SHORT TASK: Edit the lines of all the entries so that every instance of "common name" is replaced with "vernacular name", leaving everything else unchanged.

Dataset entries:

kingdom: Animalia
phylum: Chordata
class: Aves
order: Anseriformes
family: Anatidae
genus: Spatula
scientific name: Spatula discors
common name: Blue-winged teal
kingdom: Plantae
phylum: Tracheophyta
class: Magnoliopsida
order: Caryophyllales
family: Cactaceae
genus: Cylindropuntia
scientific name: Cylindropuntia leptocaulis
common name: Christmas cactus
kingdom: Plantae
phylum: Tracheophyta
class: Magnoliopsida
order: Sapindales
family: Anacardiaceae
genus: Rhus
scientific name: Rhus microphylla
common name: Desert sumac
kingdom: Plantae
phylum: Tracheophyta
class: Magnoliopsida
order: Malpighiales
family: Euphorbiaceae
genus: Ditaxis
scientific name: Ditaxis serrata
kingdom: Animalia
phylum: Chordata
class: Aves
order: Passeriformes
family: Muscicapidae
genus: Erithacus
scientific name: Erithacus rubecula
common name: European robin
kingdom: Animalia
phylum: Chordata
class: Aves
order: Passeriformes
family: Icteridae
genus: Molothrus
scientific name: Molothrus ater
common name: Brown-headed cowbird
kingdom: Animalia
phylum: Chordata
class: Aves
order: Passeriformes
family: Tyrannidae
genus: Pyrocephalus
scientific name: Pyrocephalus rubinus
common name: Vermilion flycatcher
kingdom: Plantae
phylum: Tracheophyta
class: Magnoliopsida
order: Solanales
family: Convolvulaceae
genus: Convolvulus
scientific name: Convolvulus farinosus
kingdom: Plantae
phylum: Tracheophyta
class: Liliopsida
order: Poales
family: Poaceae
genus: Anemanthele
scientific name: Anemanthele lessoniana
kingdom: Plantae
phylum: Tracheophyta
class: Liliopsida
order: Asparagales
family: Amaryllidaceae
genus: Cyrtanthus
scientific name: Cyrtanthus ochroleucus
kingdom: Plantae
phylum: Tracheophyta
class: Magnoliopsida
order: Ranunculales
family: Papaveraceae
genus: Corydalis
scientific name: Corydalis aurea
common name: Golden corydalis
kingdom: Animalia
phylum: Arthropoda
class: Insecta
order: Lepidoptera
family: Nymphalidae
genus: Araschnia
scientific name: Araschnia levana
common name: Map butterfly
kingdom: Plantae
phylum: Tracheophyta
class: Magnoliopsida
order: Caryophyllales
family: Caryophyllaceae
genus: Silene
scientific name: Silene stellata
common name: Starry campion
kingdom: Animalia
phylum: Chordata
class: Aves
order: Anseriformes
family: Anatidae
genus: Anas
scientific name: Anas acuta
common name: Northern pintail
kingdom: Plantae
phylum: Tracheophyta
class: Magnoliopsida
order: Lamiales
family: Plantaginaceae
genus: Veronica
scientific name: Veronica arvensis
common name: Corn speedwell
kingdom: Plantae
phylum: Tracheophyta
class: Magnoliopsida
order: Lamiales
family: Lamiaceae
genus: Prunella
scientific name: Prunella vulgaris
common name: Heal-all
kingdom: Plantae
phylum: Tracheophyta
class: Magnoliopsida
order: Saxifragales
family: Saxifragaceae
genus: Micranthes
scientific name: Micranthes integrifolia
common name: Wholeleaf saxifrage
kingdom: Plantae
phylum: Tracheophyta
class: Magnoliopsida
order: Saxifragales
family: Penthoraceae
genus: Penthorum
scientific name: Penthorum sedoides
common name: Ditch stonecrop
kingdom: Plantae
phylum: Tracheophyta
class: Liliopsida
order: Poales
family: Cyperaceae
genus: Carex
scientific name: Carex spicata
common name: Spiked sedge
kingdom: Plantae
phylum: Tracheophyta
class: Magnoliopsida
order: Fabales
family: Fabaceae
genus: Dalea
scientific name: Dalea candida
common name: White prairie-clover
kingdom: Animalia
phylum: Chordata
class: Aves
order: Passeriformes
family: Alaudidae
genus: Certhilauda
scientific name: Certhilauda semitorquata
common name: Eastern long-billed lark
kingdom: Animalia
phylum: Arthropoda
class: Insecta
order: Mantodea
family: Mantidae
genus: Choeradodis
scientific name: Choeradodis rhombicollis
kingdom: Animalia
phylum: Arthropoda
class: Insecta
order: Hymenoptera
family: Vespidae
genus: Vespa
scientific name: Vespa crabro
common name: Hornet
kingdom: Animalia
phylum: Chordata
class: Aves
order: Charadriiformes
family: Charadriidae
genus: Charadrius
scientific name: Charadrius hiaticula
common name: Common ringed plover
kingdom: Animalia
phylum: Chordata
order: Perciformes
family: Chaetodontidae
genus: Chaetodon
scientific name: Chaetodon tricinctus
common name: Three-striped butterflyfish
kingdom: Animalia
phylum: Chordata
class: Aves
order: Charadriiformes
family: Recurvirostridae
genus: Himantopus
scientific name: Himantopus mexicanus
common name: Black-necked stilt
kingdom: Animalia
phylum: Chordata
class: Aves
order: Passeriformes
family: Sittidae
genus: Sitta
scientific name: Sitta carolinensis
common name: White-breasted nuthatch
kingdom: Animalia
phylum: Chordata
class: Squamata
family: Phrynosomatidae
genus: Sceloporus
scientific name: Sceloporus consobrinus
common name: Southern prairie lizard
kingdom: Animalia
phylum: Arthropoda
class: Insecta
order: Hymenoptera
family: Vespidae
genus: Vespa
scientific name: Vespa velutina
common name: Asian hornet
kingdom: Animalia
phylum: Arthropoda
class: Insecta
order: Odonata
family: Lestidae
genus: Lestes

RESPONSE:
kingdom: Animalia
phylum: Chordata
class: Aves
order: Anseriformes
family: Anatidae
genus: Spatula
scientific name: Spatula discors
vernacular name: Blue-winged teal
kingdom: Plantae
phylum: Tracheophyta
class: Magnoliopsida
order: Caryophyllales
family: Cactaceae
genus: Cylindropuntia
scientific name: Cylindropuntia leptocaulis
vernacular name: Christmas cactus
kingdom: Plantae
phylum: Tracheophyta
class: Magnoliopsida
order: Sapindales
family: Anacardiaceae
genus: Rhus
scientific name: Rhus microphylla
vernacular name: Desert sumac
kingdom: Plantae
phylum: Tracheophyta
class: Magnoliopsida
order: Malpighiales
family: Euphorbiaceae
genus: Ditaxis
scientific name: Ditaxis serrata
kingdom: Animalia
phylum: Chordata
class: Aves
order: Passeriformes
family: Muscicapidae
genus: Erithacus
scientific name: Erithacus rubecula
vernacular name: European robin
kingdom: Animalia
phylum: Chordata
class: Aves
order: Passeriformes
family: Icteridae
genus: Molothrus
scientific name: Molothrus ater
vernacular name: Brown-headed cowbird
kingdom: Animalia
phylum: Chordata
class: Aves
order: Passeriformes
family: Tyrannidae
genus: Pyrocephalus
scientific name: Pyrocephalus rubinus
vernacular name: Vermilion flycatcher
kingdom: Plantae
phylum: Tracheophyta
class: Magnoliopsida
order: Solanales
family: Convolvulaceae
genus: Convolvulus
scientific name: Convolvulus farinosus
kingdom: Plantae
phylum: Tracheophyta
class: Liliopsida
order: Poales
family: Poaceae
genus: Anemanthele
scientific name: Anemanthele lessoniana
kingdom: Plantae
phylum: Tracheophyta
class: Liliopsida
order: Asparagales
family: Amaryllidaceae
genus: Cyrtanthus
scientific name: Cyrtanthus ochroleucus
kingdom: Plantae
phylum: Tracheophyta
class: Magnoliopsida
order: Ranunculales
family: Papaveraceae
genus: Corydalis
scientific name: Corydalis aurea
vernacular name: Golden corydalis
kingdom: Animalia
phylum: Arthropoda
class: Insecta
order: Lepidoptera
family: Nymphalidae
genus: Araschnia
scientific name: Araschnia levana
vernacular name: Map butterfly
kingdom: Plantae
phylum: Tracheophyta
class: Magnoliopsida
order: Caryophyllales
family: Caryophyllaceae
genus: Silene
scientific name: Silene stellata
vernacular name: Starry campion
kingdom: Animalia
phylum: Chordata
class: Aves
order: Anseriformes
family: Anatidae
genus: Anas
scientific name: Anas acuta
vernacular name: Northern pintail
kingdom: Plantae
phylum: Tracheophyta
class: Magnoliopsida
order: Lamiales
family: Plantaginaceae
genus: Veronica
scientific name: Veronica arvensis
vernacular name: Corn speedwell
kingdom: Plantae
phylum: Tracheophyta
class: Magnoliopsida
order: Lamiales
family: Lamiaceae
genus: Prunella
scientific name: Prunella vulgaris
vernacular name: Heal-all
kingdom: Plantae
phylum: Tracheophyta
class: Magnoliopsida
order: Saxifragales
family: Saxifragaceae
genus: Micranthes
scientific name: Micranthes integrifolia
vernacular name: Wholeleaf saxifrage
kingdom: Plantae
phylum: Tracheophyta
class: Magnoliopsida
order: Saxifragales
family: Penthoraceae
genus: Penthorum
scientific name: Penthorum sedoides
vernacular name: Ditch stonecrop
kingdom: Plantae
phylum: Tracheophyta
class: Liliopsida
order: Poales
family: Cyperaceae
genus: Carex
scientific name: Carex spicata
vernacular name: Spiked sedge
kingdom: Plantae
phylum: Tracheophyta
class: Magnoliopsida
order: Fabales
family: Fabaceae
genus: Dalea
scientific name: Dalea candida
vernacular name: White prairie-clover
kingdom: Animalia
phylum: Chordata
class: Aves
order: Passeriformes
family: Alaudidae
genus: Certhilauda
scientific name: Certhilauda semitorquata
vernacular name: Eastern long-billed lark
kingdom: Animalia
phylum: Arthropoda
class: Insecta
order: Mantodea
family: Mantidae
genus: Choeradodis
scientific name: Choeradodis rhombicollis
kingdom: Animalia
phylum: Arthropoda
class: Insecta
order: Hymenoptera
family: Vespidae
genus: Vespa
scientific name: Vespa crabro
vernacular name: Hornet
kingdom: Animalia
phylum: Chordata
class: Aves
order: Charadriiformes
family: Charadriidae
genus: Charadrius
scientific name: Charadrius hiaticula
vernacular name: Common ringed plover
kingdom: Animalia
phylum: Chordata
order: Perciformes
family: Chaetodontidae
genus: Chaetodon
scientific name: Chaetodon tricinctus
vernacular name: Three-striped butterflyfish
kingdom: Animalia
phylum: Chordata
class: Aves
order: Charadriiformes
family: Recurvirostridae
genus: Himantopus
scientific name: Himantopus mexicanus
vernacular name: Black-necked stilt
kingdom: Animalia
phylum: Chordata
class: Aves
order: Passeriformes
family: Sittidae
genus: Sitta
scientific name: Sitta carolinensis
vernacular name: White-breasted nuthatch
kingdom: Animalia
phylum: Chordata
class: Squamata
family: Phrynosomatidae
genus: Sceloporus
scientific name: Sceloporus consobrinus
vernacular name: Southern prairie lizard
kingdom: Animalia
phylum: Arthropoda
class: Insecta
order: Hymenoptera
family: Vespidae
genus: Vespa
scientific name: Vespa velutina
vernacular name: Asian hornet
kingdom: Animalia
phylum: Arthropoda
class: Insecta
order: Odonata
family: Lestidae
genus: Lestes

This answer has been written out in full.